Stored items

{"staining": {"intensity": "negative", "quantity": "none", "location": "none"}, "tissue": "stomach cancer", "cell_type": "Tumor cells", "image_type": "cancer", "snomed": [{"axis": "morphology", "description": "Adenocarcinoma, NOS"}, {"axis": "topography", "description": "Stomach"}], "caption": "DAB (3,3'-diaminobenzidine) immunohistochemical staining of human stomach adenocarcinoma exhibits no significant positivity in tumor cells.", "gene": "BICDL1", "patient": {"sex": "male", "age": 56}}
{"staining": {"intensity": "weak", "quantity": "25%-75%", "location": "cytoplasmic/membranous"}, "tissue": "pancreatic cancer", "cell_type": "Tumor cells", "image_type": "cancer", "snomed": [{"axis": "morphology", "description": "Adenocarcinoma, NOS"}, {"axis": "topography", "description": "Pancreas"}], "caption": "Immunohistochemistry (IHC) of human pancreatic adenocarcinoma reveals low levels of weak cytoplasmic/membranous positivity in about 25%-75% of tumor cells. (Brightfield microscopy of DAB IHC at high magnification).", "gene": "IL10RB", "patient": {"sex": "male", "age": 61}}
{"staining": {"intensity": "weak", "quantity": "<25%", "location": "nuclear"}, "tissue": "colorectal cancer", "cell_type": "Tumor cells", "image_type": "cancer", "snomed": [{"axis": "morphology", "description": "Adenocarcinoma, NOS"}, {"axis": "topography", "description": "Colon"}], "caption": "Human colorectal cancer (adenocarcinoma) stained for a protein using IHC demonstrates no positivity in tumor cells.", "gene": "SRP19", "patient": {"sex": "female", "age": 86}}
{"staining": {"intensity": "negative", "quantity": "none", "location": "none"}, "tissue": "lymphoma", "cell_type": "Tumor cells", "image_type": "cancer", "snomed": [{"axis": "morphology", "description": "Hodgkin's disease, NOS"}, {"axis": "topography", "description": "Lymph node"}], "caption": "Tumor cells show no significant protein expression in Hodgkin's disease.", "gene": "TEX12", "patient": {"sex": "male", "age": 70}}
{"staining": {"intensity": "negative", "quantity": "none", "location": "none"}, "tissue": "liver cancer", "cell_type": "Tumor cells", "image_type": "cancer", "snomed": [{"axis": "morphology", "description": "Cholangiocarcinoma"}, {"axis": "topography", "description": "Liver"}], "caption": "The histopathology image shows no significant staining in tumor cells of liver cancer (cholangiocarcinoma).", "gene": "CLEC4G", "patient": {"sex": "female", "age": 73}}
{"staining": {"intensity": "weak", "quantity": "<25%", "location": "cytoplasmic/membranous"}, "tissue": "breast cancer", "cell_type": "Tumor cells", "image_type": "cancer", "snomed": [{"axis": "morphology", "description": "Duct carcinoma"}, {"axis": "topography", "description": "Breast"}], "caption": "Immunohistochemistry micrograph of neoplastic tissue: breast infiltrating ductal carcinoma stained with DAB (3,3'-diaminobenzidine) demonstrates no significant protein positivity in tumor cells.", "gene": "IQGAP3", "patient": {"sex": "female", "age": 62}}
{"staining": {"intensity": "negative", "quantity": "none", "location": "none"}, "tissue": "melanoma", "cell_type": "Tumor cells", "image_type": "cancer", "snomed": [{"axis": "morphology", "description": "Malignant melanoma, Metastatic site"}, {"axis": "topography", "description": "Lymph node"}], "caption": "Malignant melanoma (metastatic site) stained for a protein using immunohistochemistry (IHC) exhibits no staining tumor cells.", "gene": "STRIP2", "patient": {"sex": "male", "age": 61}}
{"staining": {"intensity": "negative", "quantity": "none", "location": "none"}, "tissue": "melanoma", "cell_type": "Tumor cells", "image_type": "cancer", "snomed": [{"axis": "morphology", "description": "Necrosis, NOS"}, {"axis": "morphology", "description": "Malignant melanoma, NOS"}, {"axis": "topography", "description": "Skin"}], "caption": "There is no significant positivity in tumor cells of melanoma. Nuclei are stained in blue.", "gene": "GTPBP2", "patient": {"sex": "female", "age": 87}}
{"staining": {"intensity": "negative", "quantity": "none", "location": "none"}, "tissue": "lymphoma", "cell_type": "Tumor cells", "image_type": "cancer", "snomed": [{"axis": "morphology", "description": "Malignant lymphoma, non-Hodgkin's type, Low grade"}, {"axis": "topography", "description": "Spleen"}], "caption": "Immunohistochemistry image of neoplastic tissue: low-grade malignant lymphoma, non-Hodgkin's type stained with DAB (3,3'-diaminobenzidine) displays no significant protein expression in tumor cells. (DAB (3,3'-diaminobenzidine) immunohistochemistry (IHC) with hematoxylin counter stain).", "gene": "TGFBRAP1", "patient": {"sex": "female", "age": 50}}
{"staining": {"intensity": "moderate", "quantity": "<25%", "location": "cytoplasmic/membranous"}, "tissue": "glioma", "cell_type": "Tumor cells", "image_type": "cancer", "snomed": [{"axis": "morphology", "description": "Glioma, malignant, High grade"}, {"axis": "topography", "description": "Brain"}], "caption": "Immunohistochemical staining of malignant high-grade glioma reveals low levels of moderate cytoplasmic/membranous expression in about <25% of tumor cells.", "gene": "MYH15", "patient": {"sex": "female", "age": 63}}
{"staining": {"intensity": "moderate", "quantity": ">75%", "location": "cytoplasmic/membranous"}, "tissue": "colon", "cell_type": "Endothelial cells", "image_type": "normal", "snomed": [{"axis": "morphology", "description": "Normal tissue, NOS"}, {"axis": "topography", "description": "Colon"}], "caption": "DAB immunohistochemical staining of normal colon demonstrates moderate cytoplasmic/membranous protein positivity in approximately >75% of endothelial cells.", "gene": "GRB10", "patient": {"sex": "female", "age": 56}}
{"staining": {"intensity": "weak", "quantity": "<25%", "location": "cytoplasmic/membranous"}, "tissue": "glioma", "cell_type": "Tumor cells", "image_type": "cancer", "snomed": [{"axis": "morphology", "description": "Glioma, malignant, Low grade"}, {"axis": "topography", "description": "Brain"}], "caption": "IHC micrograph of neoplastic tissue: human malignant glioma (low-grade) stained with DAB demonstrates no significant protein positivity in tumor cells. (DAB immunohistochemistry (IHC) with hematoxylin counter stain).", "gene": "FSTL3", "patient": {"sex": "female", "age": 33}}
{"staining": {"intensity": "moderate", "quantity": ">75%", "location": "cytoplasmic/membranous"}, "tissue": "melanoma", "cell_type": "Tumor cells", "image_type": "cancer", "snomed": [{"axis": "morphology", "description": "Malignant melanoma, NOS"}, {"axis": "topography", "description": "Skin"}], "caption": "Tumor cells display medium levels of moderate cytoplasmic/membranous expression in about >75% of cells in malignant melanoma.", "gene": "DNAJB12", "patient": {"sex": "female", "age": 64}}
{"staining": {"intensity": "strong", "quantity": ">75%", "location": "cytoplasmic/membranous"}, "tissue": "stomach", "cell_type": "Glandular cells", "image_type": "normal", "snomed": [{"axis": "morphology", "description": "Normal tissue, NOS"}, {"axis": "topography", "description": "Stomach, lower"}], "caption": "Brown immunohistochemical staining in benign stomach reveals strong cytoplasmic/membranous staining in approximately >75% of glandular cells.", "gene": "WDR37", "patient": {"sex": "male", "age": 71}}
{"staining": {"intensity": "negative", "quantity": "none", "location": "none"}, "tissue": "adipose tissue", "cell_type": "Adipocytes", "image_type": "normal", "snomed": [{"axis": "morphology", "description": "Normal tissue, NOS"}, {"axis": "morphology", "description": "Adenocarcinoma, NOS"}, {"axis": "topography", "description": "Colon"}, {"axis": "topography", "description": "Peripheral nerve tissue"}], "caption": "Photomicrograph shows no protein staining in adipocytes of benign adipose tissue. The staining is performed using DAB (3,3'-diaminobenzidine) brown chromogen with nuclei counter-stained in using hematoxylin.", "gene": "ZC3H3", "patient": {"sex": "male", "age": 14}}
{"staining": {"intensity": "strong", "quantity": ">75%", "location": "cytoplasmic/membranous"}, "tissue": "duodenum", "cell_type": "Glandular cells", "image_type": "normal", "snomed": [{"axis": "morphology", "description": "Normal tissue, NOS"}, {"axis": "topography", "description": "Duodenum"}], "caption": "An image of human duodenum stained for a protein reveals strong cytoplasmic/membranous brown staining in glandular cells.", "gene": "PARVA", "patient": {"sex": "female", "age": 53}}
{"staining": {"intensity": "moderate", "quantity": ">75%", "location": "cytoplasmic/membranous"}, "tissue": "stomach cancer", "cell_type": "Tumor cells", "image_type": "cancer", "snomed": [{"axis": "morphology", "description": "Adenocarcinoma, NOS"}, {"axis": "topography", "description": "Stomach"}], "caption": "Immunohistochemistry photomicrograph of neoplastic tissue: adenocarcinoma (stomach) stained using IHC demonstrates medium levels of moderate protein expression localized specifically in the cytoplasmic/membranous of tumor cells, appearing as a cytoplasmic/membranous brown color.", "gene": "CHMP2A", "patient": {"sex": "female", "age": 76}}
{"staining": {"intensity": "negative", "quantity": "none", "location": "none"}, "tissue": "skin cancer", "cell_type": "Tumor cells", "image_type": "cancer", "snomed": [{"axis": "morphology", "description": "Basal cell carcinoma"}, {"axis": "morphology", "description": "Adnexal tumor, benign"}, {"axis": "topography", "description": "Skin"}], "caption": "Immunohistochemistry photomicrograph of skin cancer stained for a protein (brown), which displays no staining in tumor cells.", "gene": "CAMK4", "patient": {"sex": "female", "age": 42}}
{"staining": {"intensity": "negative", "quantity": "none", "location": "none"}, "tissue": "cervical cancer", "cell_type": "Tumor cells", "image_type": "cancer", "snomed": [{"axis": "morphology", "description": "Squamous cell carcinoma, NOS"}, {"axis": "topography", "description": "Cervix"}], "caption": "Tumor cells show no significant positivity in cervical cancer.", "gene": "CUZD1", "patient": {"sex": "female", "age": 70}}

■ Task item
Once the line with "colorectal cancer (adenocarcinoma)" is found in the records above, print exactly that line and every line after it through the line with "expression in Hodgkin's".

■ Exercise response
{"staining": {"intensity": "weak", "quantity": "<25%", "location": "nuclear"}, "tissue": "colorectal cancer", "cell_type": "Tumor cells", "image_type": "cancer", "snomed": [{"axis": "morphology", "description": "Adenocarcinoma, NOS"}, {"axis": "topography", "description": "Colon"}], "caption": "Human colorectal cancer (adenocarcinoma) stained for a protein using IHC demonstrates no positivity in tumor cells.", "gene": "SRP19", "patient": {"sex": "female", "age": 86}}
{"staining": {"intensity": "negative", "quantity": "none", "location": "none"}, "tissue": "lymphoma", "cell_type": "Tumor cells", "image_type": "cancer", "snomed": [{"axis": "morphology", "description": "Hodgkin's disease, NOS"}, {"axis": "topography", "description": "Lymph node"}], "caption": "Tumor cells show no significant protein expression in Hodgkin's disease.", "gene": "TEX12", "patient": {"sex": "male", "age": 70}}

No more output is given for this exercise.